THE EXERCISE. Copy out the items word for word, from the first line through the line containing "order: Caryophyllales".

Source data
---+---
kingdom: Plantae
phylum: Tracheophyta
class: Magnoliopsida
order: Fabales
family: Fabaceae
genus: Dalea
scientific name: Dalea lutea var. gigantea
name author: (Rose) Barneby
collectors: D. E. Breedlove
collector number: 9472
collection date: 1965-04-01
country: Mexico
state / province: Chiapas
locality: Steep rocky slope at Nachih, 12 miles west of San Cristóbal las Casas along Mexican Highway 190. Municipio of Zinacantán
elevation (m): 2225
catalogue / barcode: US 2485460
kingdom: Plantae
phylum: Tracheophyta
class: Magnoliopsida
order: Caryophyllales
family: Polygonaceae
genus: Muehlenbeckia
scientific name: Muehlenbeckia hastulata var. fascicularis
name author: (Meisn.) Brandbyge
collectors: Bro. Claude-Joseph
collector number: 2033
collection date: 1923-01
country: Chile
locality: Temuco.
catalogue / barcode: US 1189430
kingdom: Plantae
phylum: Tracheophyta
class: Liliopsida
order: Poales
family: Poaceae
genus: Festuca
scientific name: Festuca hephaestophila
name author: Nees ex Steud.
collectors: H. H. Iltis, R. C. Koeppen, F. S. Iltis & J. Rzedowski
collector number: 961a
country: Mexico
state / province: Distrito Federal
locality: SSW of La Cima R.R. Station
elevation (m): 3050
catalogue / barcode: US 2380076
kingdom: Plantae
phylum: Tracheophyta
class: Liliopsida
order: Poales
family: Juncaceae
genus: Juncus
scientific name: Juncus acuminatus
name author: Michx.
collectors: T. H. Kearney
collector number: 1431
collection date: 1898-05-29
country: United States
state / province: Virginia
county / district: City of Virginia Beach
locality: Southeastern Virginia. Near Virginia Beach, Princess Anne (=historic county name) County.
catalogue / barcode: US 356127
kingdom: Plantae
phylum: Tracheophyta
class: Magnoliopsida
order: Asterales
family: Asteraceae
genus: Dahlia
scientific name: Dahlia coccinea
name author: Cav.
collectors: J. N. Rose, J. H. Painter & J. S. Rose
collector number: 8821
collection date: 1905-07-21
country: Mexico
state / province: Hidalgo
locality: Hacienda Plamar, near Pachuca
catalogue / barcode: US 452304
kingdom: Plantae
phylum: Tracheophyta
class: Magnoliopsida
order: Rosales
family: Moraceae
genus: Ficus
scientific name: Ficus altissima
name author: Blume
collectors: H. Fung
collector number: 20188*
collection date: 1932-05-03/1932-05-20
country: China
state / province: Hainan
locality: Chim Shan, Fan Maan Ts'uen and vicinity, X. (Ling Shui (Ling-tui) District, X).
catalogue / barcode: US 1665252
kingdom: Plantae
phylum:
---+---
SOLVED PROBLEM.
kingdom: Plantae
phylum: Tracheophyta
class: Magnoliopsida
order: Fabales
family: Fabaceae
genus: Dalea
scientific name: Dalea lutea var. gigantea
name author: (Rose) Barneby
collectors: D. E. Breedlove
collector number: 9472
collection date: 1965-04-01
country: Mexico
state / province: Chiapas
locality: Steep rocky slope at Nachih, 12 miles west of San Cristóbal las Casas along Mexican Highway 190. Municipio of Zinacantán
elevation (m): 2225
catalogue / barcode: US 2485460
kingdom: Plantae
phylum: Tracheophyta
class: Magnoliopsida
order: Caryophyllales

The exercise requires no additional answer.